Doctor loses license

David A. Sabatino

  By Lesley Hughes
star staff

  JOHNSON CITY -- A local psychologist has permanently lost his license to practice medicine due to sexual misconduct and violations of the rules and regulations of the Tennessee Board of Examiners in Psychology.
  David A Sabatino, Ph.D., 1736 Bristol Highway, Elizabethton, lost his license to practice psychology on Nov. 3 and was ordered to pay $16,000 in civil penalties for 16 violations of the Tennessee Psychology Practice Act, according to the order from the Board of Examiners in Psychology. The address for Sabatino's practice is registered as East Tennessee Psychological Associates, 112 East Myrtle Ave.

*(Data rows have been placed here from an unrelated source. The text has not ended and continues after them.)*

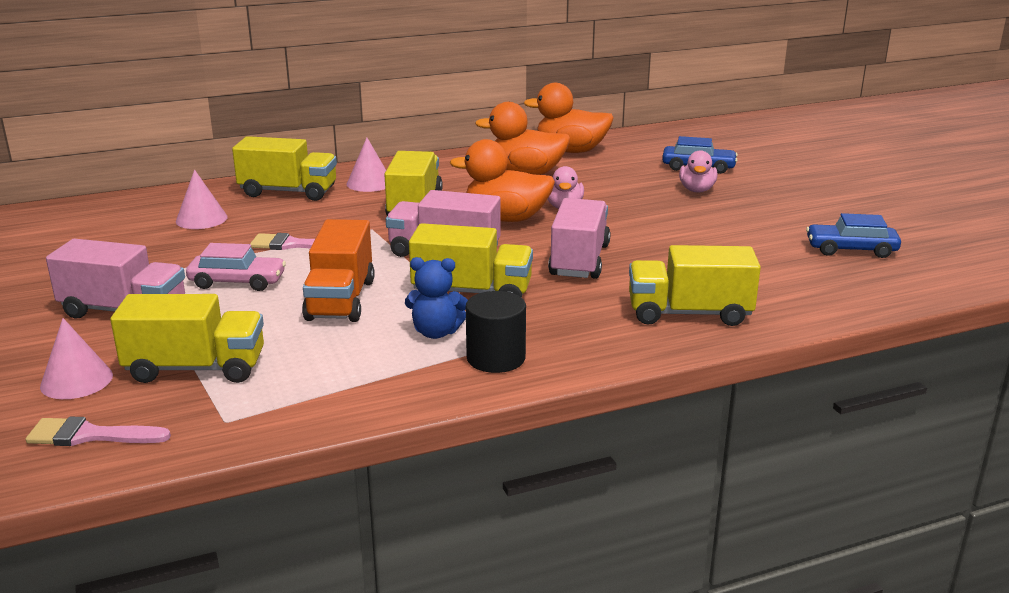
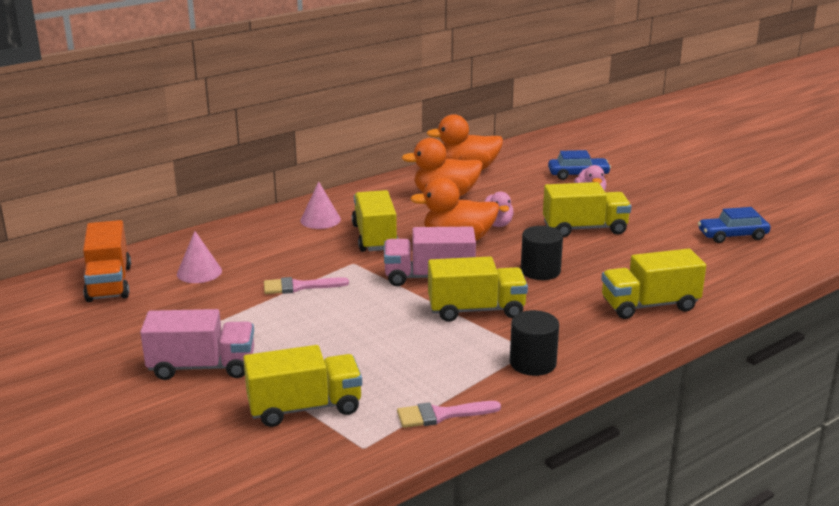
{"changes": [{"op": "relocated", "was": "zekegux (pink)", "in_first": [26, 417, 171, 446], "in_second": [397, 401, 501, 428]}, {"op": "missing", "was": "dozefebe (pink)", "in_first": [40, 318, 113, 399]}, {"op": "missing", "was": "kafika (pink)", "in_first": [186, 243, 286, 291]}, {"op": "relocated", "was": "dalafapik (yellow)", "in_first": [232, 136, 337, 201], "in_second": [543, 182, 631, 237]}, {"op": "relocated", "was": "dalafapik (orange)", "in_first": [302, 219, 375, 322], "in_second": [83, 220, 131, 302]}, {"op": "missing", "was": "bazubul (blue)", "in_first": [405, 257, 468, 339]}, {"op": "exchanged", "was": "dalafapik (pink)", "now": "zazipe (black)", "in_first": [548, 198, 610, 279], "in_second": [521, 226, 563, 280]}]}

Suite 304, Johnson City, according to his practitioner profile with the Department of Health.
  The order begins by stating that Sabatino made inappropriate sexual comments and suggestions to a female patient between 1995 and 1997. "During that period, Respondent (Sabatino) made inappropriate sexual comments and suggestions to her, including, but not limited to the following: (a) During a therapy session, he asked her if she was wearing panties; (b) During a therapy session, he discussed having his (male genitals) enlarged; (c) He loaned her money and asked for sex in return; (d) He helped her with a lawyer referral and offered to pay for the lawyer's services in return for sex; (e) He discussed his own sexual preferences with her; (f) He encouraged her to have sex with another man in return for a car, commenting 'Why not? It sounds like a good deal to me.'; (g) He asked her how much she would charge for sex and to clean his house; (g) He kissed her, and (i) He regularly used profanity during therapy sessions."
  Another patient's mother, M.C. (initials used for reasons of confidentiality) was offered a job house sitting for Sabatino's mother. The order reads, "One evening when Respondent came home from work, he had sex with M.C. in his house. M.C. stated that she was afraid she would lose the job if she did not have sex with the Respondent. After this, Respondent left notes for M.C. because she tried to avoid seeing him. In one of these notes Respondent asked her to marry him. When she refused his proposal, he fired her from the job. Some of M.C.'s personal items disappeared from Respondent's house while she was working there, after which she filed a police report.
  "On Nov. 28, 2002, Respondent called M.C. and told her he had a check to reimburse her for the missing items. Respondent told her to come to his house to get it and that he would be downstairs in the den. M.C. took a friend with her to see Respondent and when she entered the room, Respondent was sitting naked in a chair watching a pornographic movie. He jumped up and said he did not expect her to bring anyone else. Respondent went into the other room, returned wearing pants, and wrote M.C. a check for $500."
  Sabatino is also a former professor of psychology at East Tennessee State University. From 1989 to 1994, he was the chair professor of Human Development and Learning. Phone calls made to ETSU to verify current employment were not immediately returned.
  Sabatino received a master's degree in 1961 from Ohio State University and his Ph.D. in 1966.